▶ [What this task involves] Return the lines of the data below starting at the one holding "Figure 1. Mechanisms" and ending at the one holding "Algorithm 1: The", word for word, leaving every picture out.

▶ [Information supplied]
+--

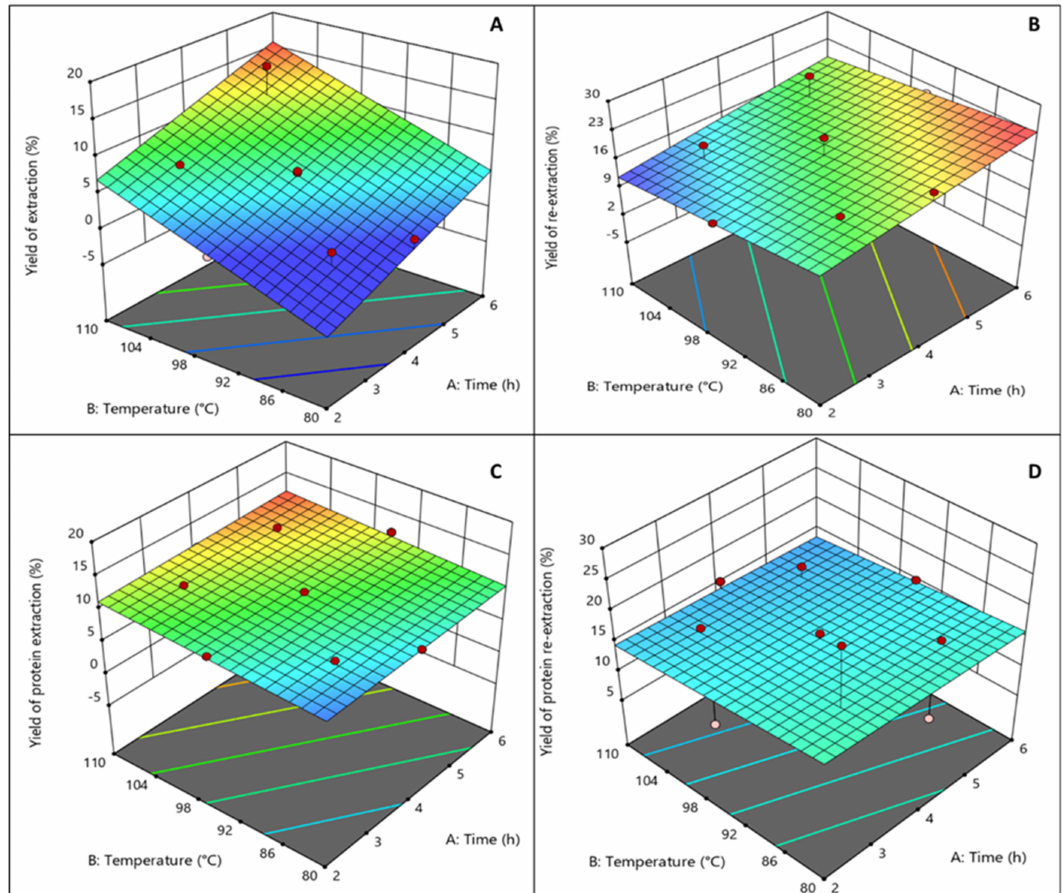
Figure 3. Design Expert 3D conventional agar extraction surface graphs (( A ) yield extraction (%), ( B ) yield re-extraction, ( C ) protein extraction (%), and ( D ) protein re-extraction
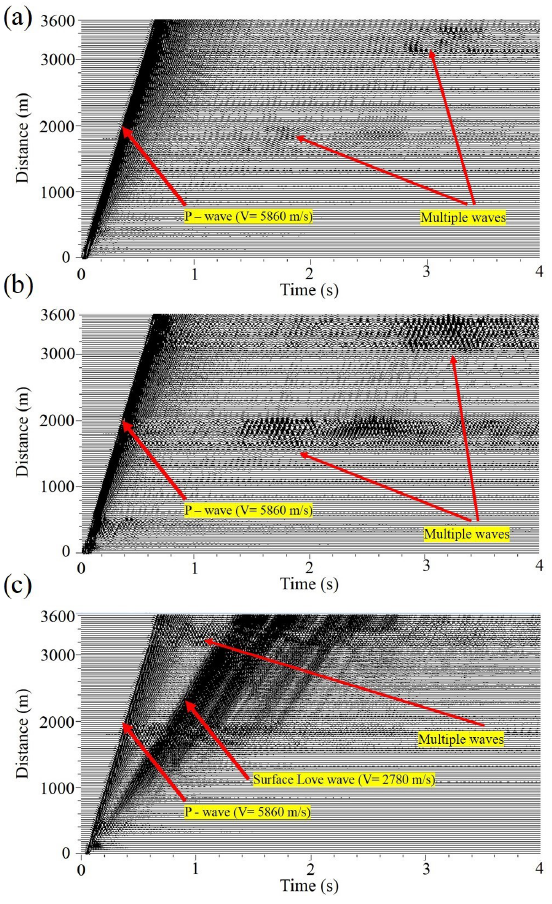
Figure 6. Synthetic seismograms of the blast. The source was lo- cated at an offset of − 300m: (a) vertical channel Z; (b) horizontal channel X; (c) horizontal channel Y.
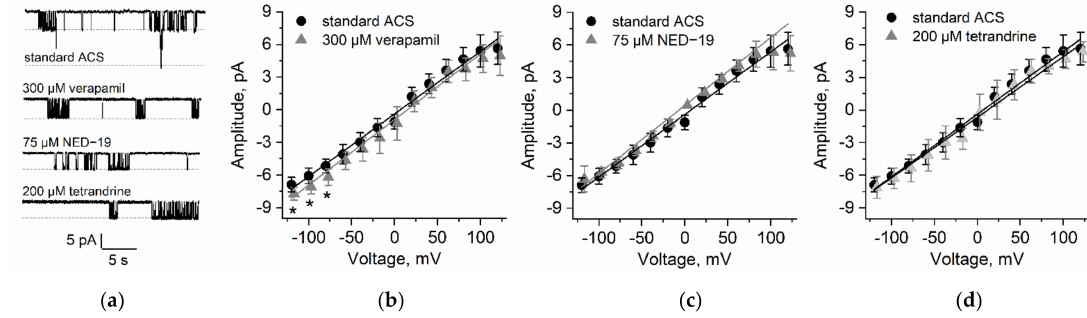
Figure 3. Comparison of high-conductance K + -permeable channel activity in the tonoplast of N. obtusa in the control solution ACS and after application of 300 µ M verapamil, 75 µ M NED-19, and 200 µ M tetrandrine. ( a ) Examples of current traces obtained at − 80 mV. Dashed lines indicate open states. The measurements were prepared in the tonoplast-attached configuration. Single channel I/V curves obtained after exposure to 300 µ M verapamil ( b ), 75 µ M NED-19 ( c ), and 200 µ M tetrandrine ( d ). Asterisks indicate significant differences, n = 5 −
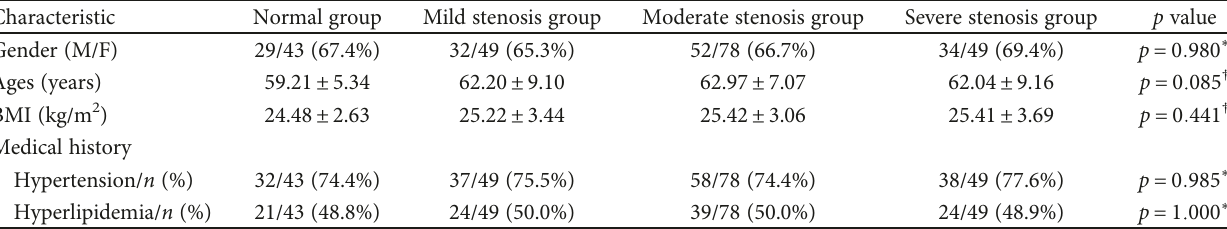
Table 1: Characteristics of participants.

+--

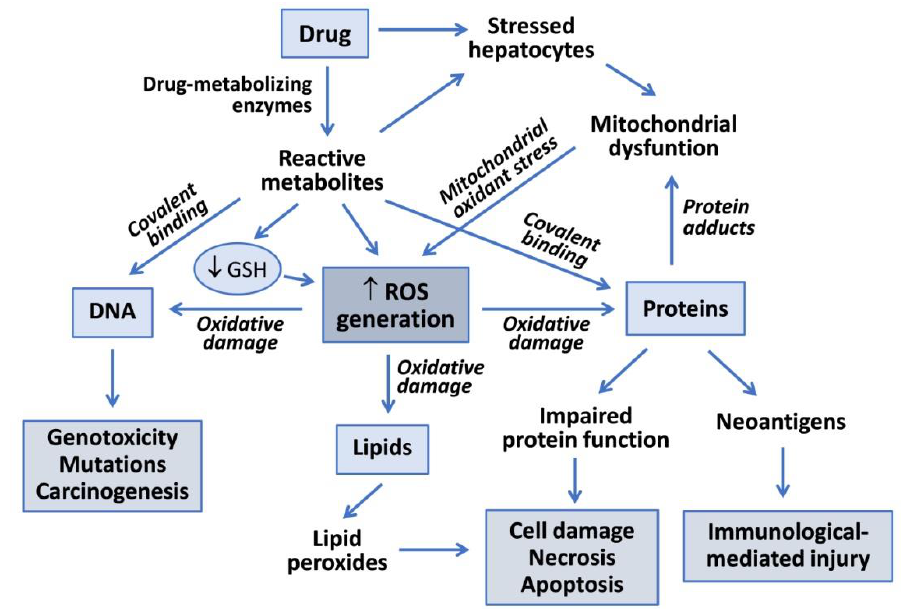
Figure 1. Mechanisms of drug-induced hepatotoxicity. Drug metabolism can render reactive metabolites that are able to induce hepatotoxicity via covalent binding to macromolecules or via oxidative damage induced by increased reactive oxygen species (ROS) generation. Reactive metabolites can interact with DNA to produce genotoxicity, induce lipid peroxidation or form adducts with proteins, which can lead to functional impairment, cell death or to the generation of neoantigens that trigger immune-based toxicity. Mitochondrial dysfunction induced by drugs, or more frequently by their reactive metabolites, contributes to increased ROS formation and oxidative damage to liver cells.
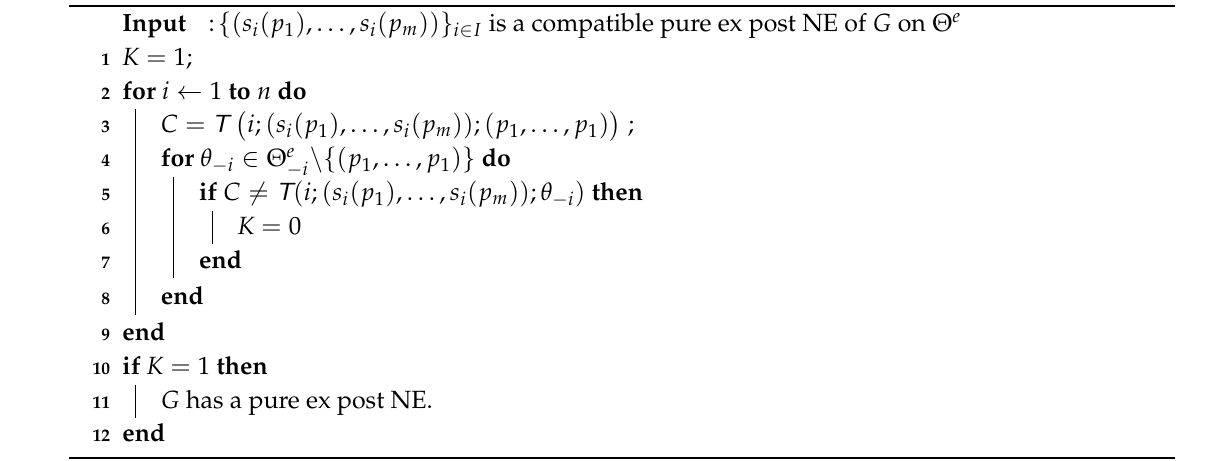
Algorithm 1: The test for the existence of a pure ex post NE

+--

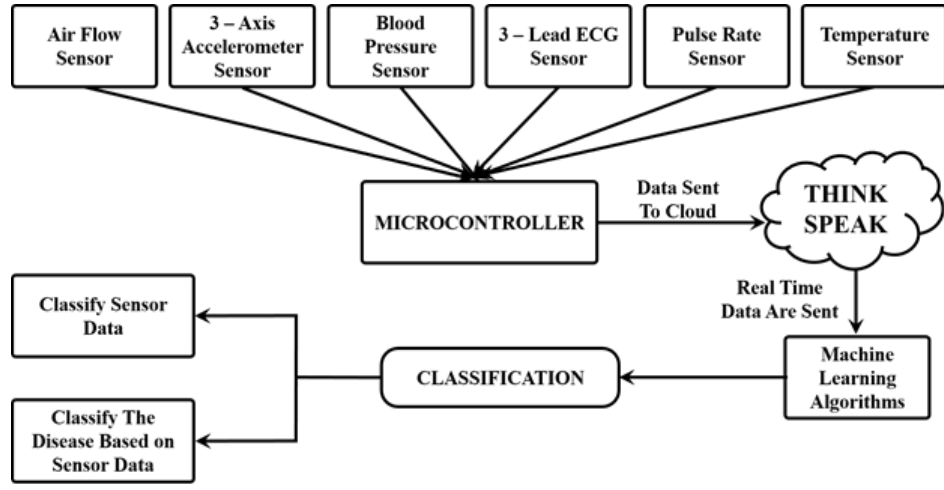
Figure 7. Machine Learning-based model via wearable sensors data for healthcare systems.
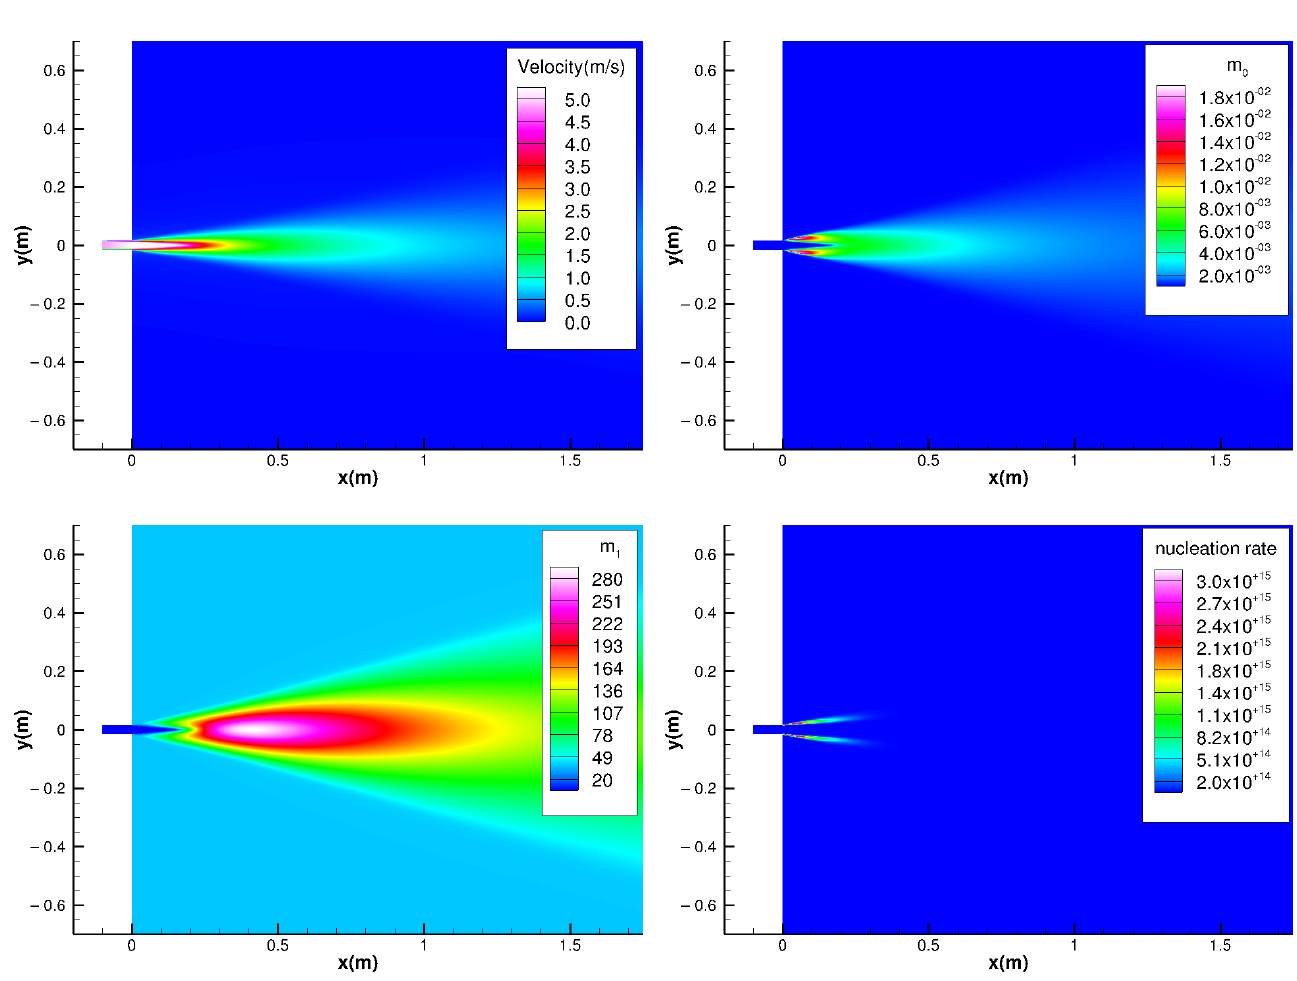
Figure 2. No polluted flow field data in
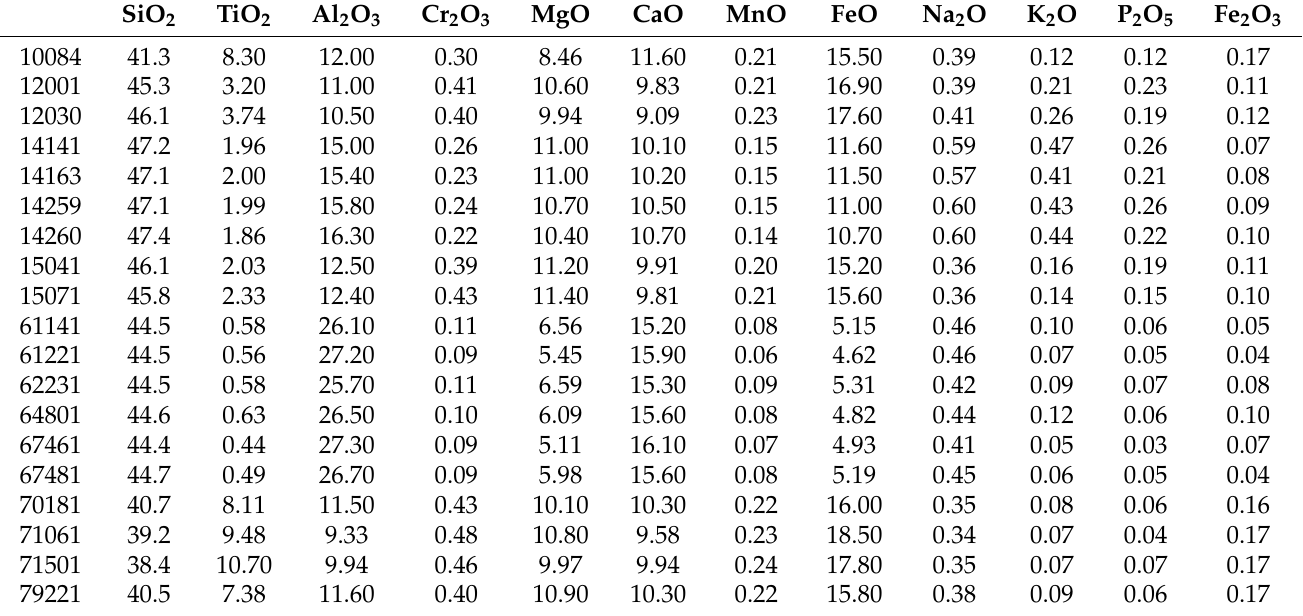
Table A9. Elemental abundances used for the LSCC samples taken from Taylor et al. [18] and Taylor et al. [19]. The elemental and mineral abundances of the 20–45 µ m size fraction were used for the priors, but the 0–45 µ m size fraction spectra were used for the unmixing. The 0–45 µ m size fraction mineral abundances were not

+--

▶ [Response box]
Figure 1. Mechanisms of drug-induced hepatotoxicity. Drug metabolism can render reactive metabolites that are able to induce hepatotoxicity via covalent binding to macromolecules or via oxidative damage induced by increased reactive oxygen species (ROS) generation. Reactive metabolites can interact with DNA to produce genotoxicity, induce lipid peroxidation or form adducts with proteins, which can lead to functional impairment, cell death or to the generation of neoantigens that trigger immune-based toxicity. Mitochondrial dysfunction induced by drugs, or more frequently by their reactive metabolites, contributes to increased ROS formation and oxidative damage to liver cells.
Algorithm 1: The test for the existence of a pure ex post NE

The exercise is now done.